Au final, le mythe ne disparaît pas des mémoires. En 1835, le sculpteur Pierre-Jean David d’Angers lui consacre une œuvre dans un esprit plus réaliste que le tableau de son maître David puisque Bara est représenté dans la nudité banale et effroyable d’un enfant tué et dépouillé de ses vêtements. Son grand retour sera orchestré par la IIIe République pour contrer les royalistes qui rappellent les massacres en Vendée. Les républicains veulent enseigner l’unité nationale et républicaine, et assurer les bases de la morale patriotique. Bara participe du projet de Jules Ferry qui prône un enseignement qui doit « aller droit au cœur » et refuser « ce qui est bas et vil ». Le petit tambour sert d’exemple à suivre pour les enfants des écoles mobilisés dans les bataillons scolaires. On se doute que la vérité historique n’est pas le premier souci des artistes qui privilégient les effets esthétiques ou politiques à l’exactitude, mais l’effet sera important puisque c’est vraiment à cette époque que Bara, débarrassé des rivalités entre révolutionnaires, peut devenir le héros par excellence de la jeunesse républicaine.
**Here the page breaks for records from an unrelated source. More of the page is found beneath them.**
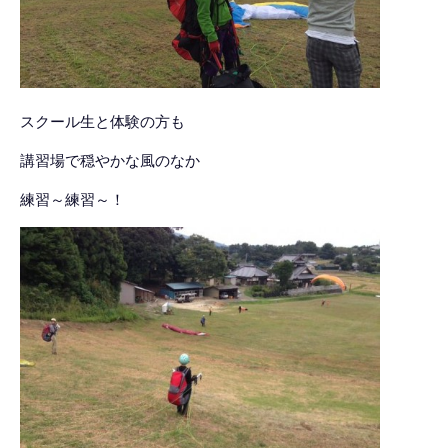
スクール生と体験の方も
講習場で穏やかな風のなか
練習～練習～！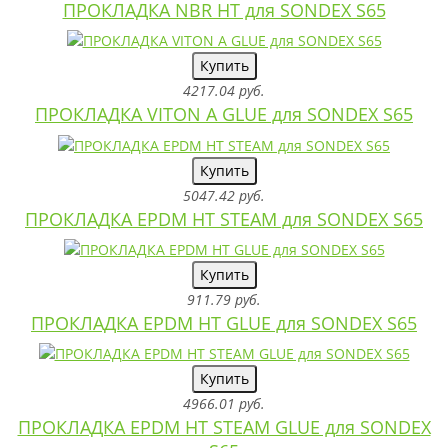
ПРОКЛАДКА NBR HT для SONDEX S65
Купить
4217.04 руб.
ПРОКЛАДКА VITON A GLUE для SONDEX S65
Купить
5047.42 руб.
ПРОКЛАДКА EPDM HT STEAM для SONDEX S65
Купить
911.79 руб.
ПРОКЛАДКА EPDM HT GLUE для SONDEX S65
Купить
4966.01 руб.
ПРОКЛАДКА EPDM HT STEAM GLUE для SONDEX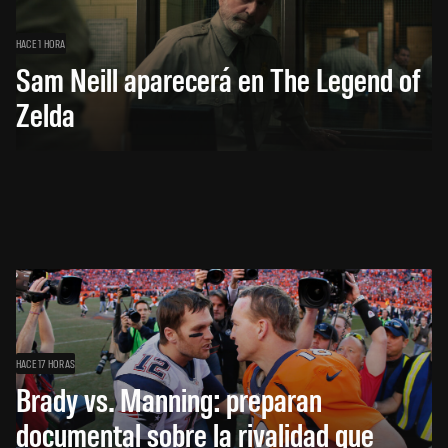
HACE 1 HORA
Sam Neill aparecerá en The Legend of
Zelda
HACE 17 HORAS
Brady vs. Manning: preparan
documental sobre la rivalidad que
Que Bara ait été un « héros de papier » ne le rend pas pour autant indigne d’intérêt. Sans être dupe de l’invention de Robespierre et de David, il ne faut pas faire oublier que tout politique doit donner des orientations incarnées par des grands hommes. La Révolution devait remplacer les saints et les princes qui, auparavant, marquaient les jours et orientaient les vies, tout en gardant les mécanismes indispensables de la fabrication et du contrôle de l’opinion. Enfin et surtout, il faut comprendre que le succès de Bara en 1794 puis en 1880 n’a été possible que dans la mesure où il répondait à des attentes de l’opinion collective. Il est indéniable que l’élan patriotique a été réel en 1793 dans tout le pays, ce qui permet d’expliquer que des centaines de milliers d’hommes sont allés lutter contre les ennemis intérieurs et extérieurs – au point de commettre des exactions en Vendée notamment. Mais c’est précisément cette adhésion à la nation et à l’armée, inséparable de la lutte contre des adversaires, qui s’illustre avec l’histoire de Bara et qui marque un pan important de notre mémoire. C’est pourquoi il a fallu lier l’indispensable rappel de la complexité des faits historiques à la sensibilité mémorielle attachée à l’image de cet enfant, et surtout à ce moment particulier de la guerre civile franco-française de 1793-1794.